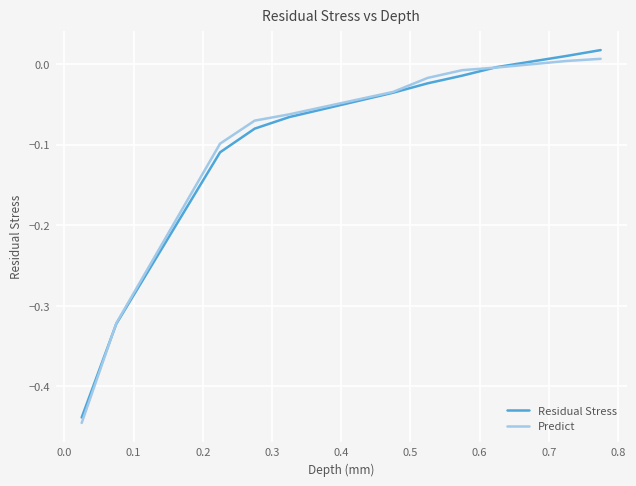

What is the sum of all Residual Stress values?

-1.1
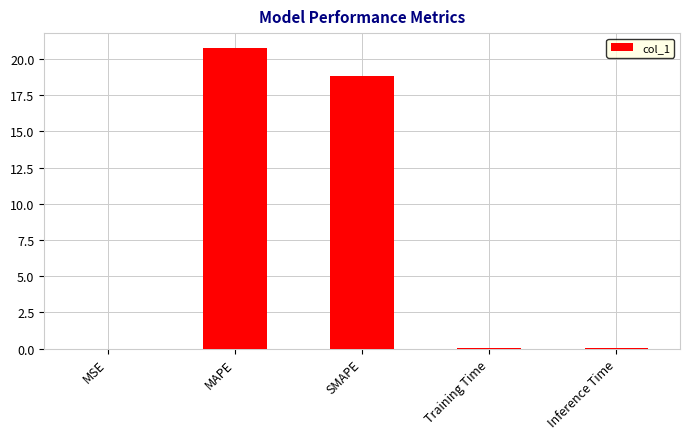

Is it true that the value at MAPE is 20.7?

True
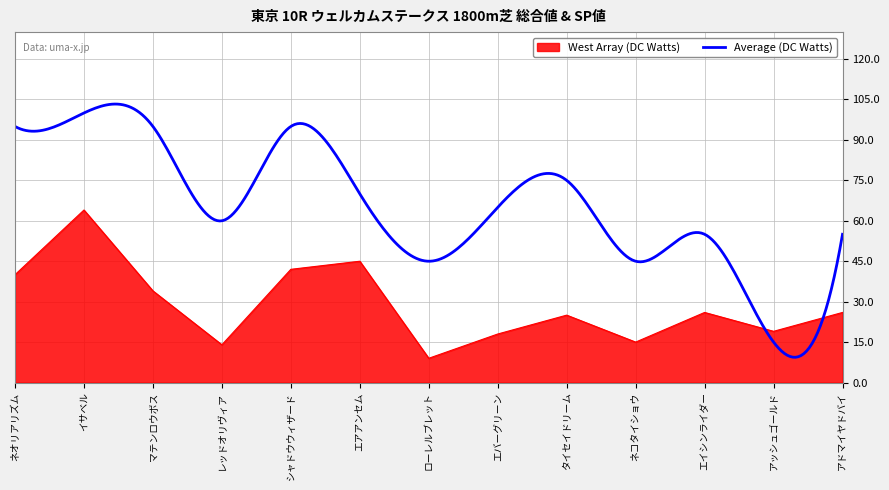

What is the difference between the maximum and second lowest values?

50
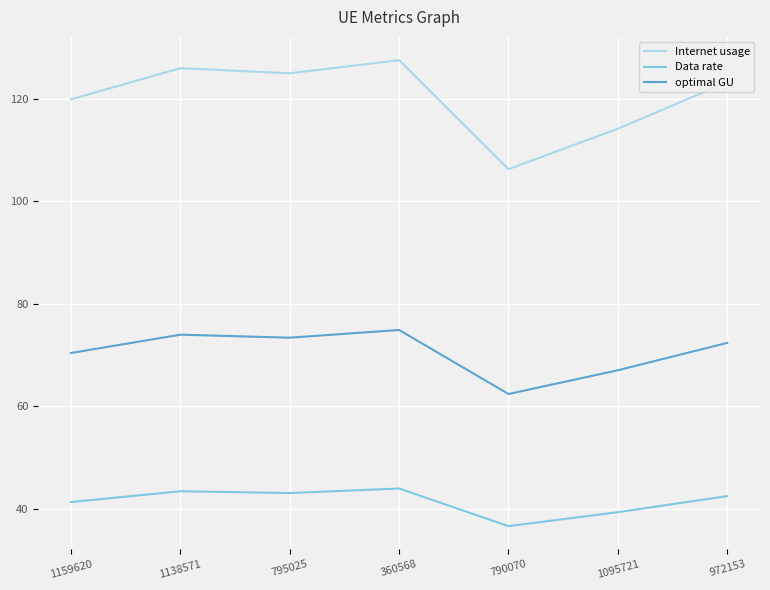

True or false: Data rate and optimal GU intersect in this chart.

False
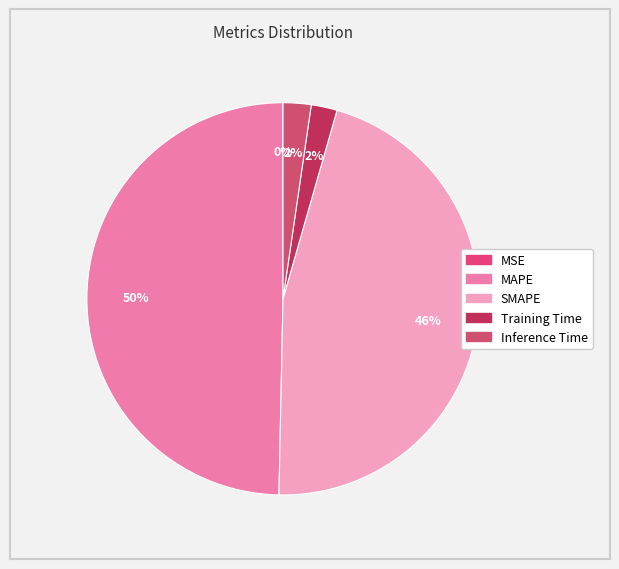

Does MAPE account for over 50% of the chart?

No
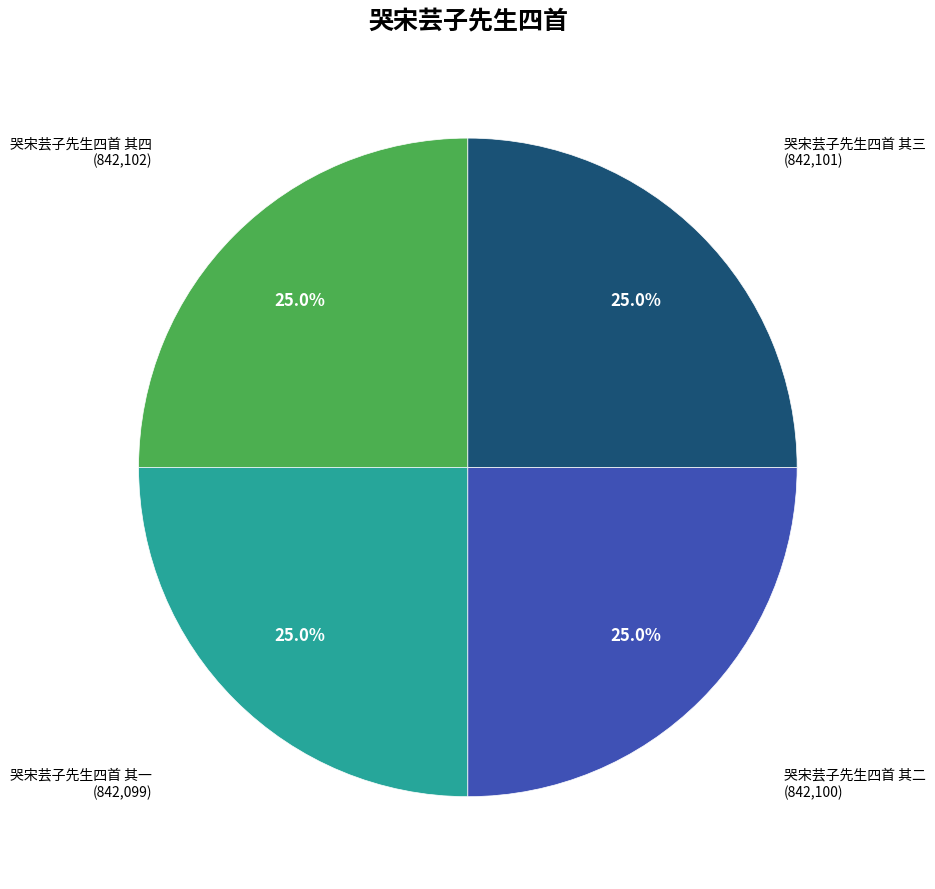

What percentage is the 哭宋芸子先生四首 其二 slice, to the nearest percent?

25%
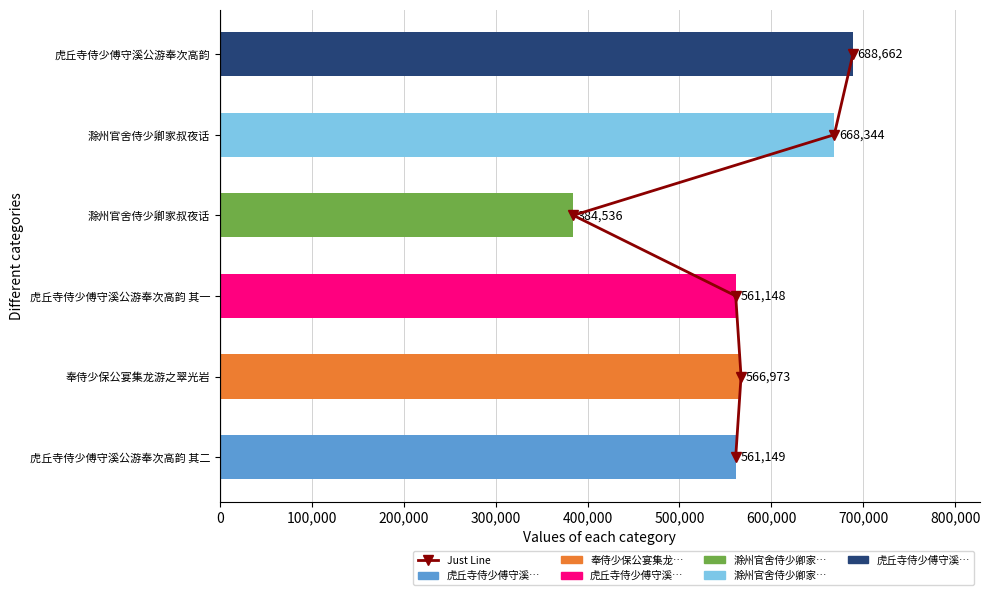

What is the value of the col_0 bar at the 4th from the left?

384536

Prompt - Retype all of the items above word for word, omitting the pictures.

Solution to this exercise -
What is the sum of all Residual Stress values?

-1.1

Is it true that the value at MAPE is 20.7?

True

What is the difference between the maximum and second lowest values?

50

True or false: Data rate and optimal GU intersect in this chart.

False

Does MAPE account for over 50% of the chart?

No

What percentage is the 哭宋芸子先生四首 其二 slice, to the nearest percent?

25%

What is the value of the col_0 bar at the 4th from the left?

384536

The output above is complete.